If you are part of the 50% of physicians who have never heard of MACRA or MIPS, let us help you!
At Fox Meadows, we have staff dedicated to helping clients navigate the complicated web of Medicare payment reform. We offer a MIPS Assist program that helps practices become intimately familiar with all of the components and requirements of MIPS. We will also work with you to develop a comprehensive MIPS strategy tailored to meet the needs and strengths of your practice. If you are interested in learning more about our MIPS Assist Program, please contact us.

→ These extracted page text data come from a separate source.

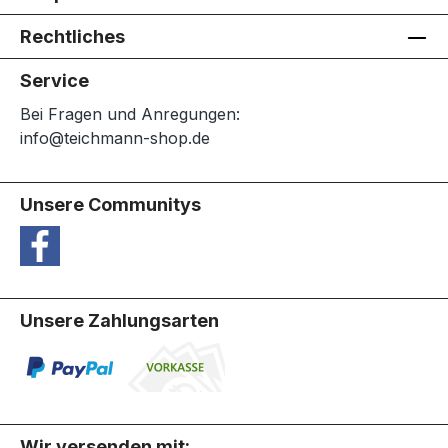
Rechtliches
Service
Bei Fragen und Anregungen:
info@teichmann-shop.de
Unsere Communitys
Unsere Zahlungsarten
Wir versenden mit:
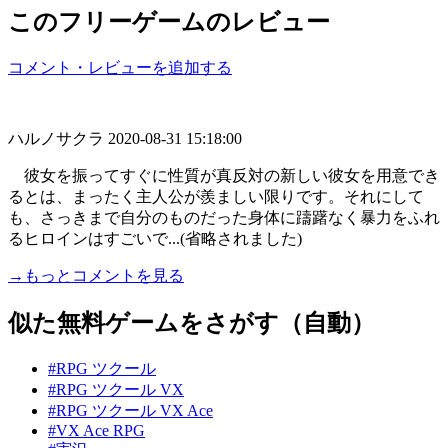
このフリーゲームのレビュー
コメント・レビューを追加する
ハルノサクラ
2020-08-31 15:18:00
彼女を振ってすぐに性質が真反対の新しい彼女を用意でき
るとは、まったく主人公が羨ましい限りです。それにして
も、さっきまで自分のものだった身体に躊躇なく暴力をふれ
るヒロインはすごいで...(省略されました)
→もっとコメントを見る
似た無料ゲームをさがす（自動）
#RPG ツクール
#RPG ツクール VX
#RPG ツクール VX Ace
#VX Ace RPG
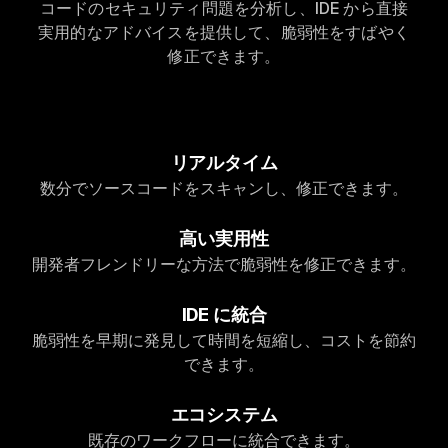
コードのセキュリティ問題を分析し、IDE から直接
実用的なアドバイスを提供して、脆弱性をすばやく
修正できます。
リアルタイム
数分でソースコードをスキャンし、修正できます。
高い実用性
開発者フレンドリーな方法で脆弱性を修正できます。
IDE に統合
脆弱性を早期に発見して時間を短縮し、コストを節約
できます。
エコシステム
既存のワークフローに統合できます。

Over the years you may have become familiar with quality reporting programs such as Meaningful Use (MU), Physician Quality Reporting System (PQRS), and the Value-Based Modifier (VBM). Although 2016 is the final year for each of these programs, their impact can easily be seen in the new Merit-Based Incentive Payment System (MIPS) which begins on January 1st, 2017 and replaces these existing programs. MIPS combines these three programs into one comprehensive approach with the intention of lowering the reporting burden on physicians.
The Merit-Based Incentive Payment System is a key component of the Medicare Access & CHIP Reauthorization Act, or MACRA which establishes new ways for physicians to be reimbursed for care delivered to Medicare beneficiaries. In addition to the MIPS payment pathway, MACRA also outlines a way for physicians to be reimbursed through Alternative Payment Models (APM), although CMS estimates that over 90% of physicians will fall into the MIPS payment pathway.

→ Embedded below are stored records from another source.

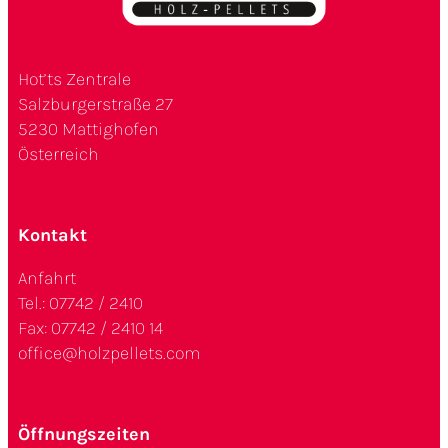
Hot’ts Zentrale
Salzburgerstraße 27
5230 Mattighofen
Österreich
Kontakt
Anfahrt
Tel.:
07742 / 2410
Fax: 07742 / 2410 14
office@holzpellets.com
Öffnungszeiten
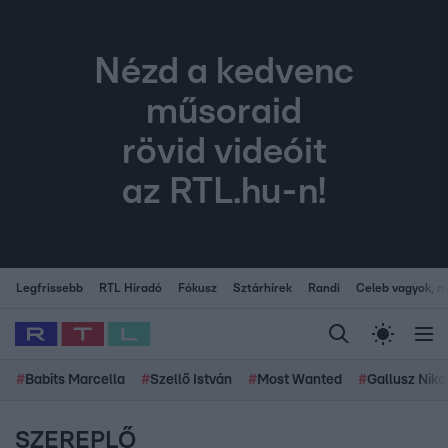
Nézd a kedvenc
műsoraid
rövid videóit
az RTL.hu-n!
Legfrissebb
RTL Híradó
Fókusz
Sztárhírek
Randi
Celeb vagyok, me
#
Babits Marcella
#
Szellő István
#
Most Wanted
#
Gallusz Niko
SZEREPLŐ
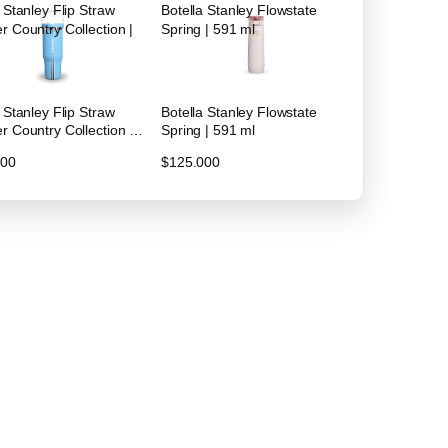
 Stanley Flip Straw
Botella Stanley Flowstate
r Country Collection |
Spring | 591 ml
 Stanley Flip Straw
Botella Stanley Flowstate
r Country Collection |
Spring | 591 ml
000
$125.000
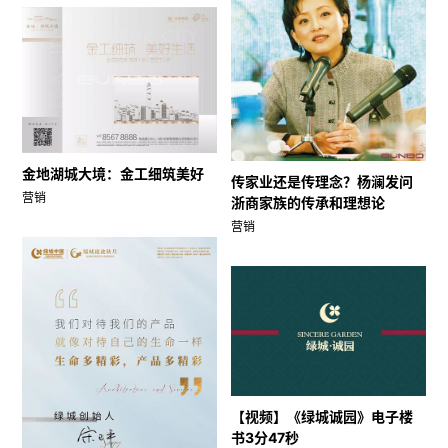
金地湖城大境：金工细筑美好
传家业还是传理念？杨澜发问
营销
浙商家族的传承和理想论
营销
【视频】《绿城诚园》电子楼
书3分47秒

The Merit-Based Incentive Payment System will score physicians based on performance across four categories. The scores from each category will be added together to obtain a MIPS composite performance score (CPS) out of a possible total of 100 points.
In 2017, Quality Performance will count for 60% of your MIPS composite score. The Quality Performance category will be modeled similarly to the PQRS program with a few key differences. Providers will now select six, instead of nine, quality measures and will also not be required to cover three NQS domains. Instead, one of the six measures selected must be an outcome measure, as defined by CMS. Physicians will be scored on a 1-10 scale for each individual measure in relation to how they perform compared to other physicians. In addition, there are opportunities for bonus points in this category.

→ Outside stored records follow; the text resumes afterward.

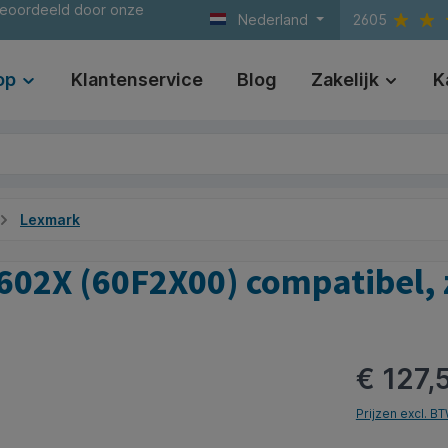
beoordeeld door onze
Nederland
2605
op
Klantenservice
Blog
Zakelijk
K
Lexmark
602X (60F2X00) compatibel,
€ 127,
Prijzen excl. B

Although changed in name, the ACI category is strikingly similar to the Meaningful Use program. The score for the ACI category will be made up of a Base Score and a Performance Score. The Base Score of 50 points is earned by providers who meet five base objectives that will look very familiar to practices who have successfully attested to Meaningful Use in the past, but there are no longer thresholds which have to be met in order to obtain the 50 points Base Score. The Performance Score will be out of 90 points and will evaluate how well the practice completes nine additional measures, each of which will be scored from 1-10. A provider only needs to eclipse 100 points to obtain the maximum amount of points for the ACI category.
The Resource Use category will compare resources used to treat similar care episodes and clinical condition groups across practices. This will be done by calculating values such as total per capita costs for all attributed beneficiaries and Medicare Spending per Beneficiary (MSPB). CMS calculates Resource Use based on claims data so there are no reporting requirements for this category. Similar to the Quality Performance category, Physician’s Resource Use will be scored on a 1-10 scale for each episode in relation to how they perform compared to other physicians.
Unlike the other three categories which were modeled after existing programs, the Clinical Practice Improvement Activities (CPIA) category is completely new. A CPIA is an activity that is identified as improving clinical practice or care delivery and likely resulting in improved outcomes. Practices with 15 physicians or less can earn maximum points in this category by implementing two CPIAs while those with more than 15 physicians will need to implement between three and six CPIAs.
Based on performance in these four categories, physicians will earn a MIPS composite performance score (CPS) which will range from 1-100. Medicare reimbursements will be tied to the physician’s CPS. Physicians falling in the bottom 25% of scores may see their Medicare reimbursements decreased by as much as 9%. It is important to begin preparing now so you can avoid financial penalties.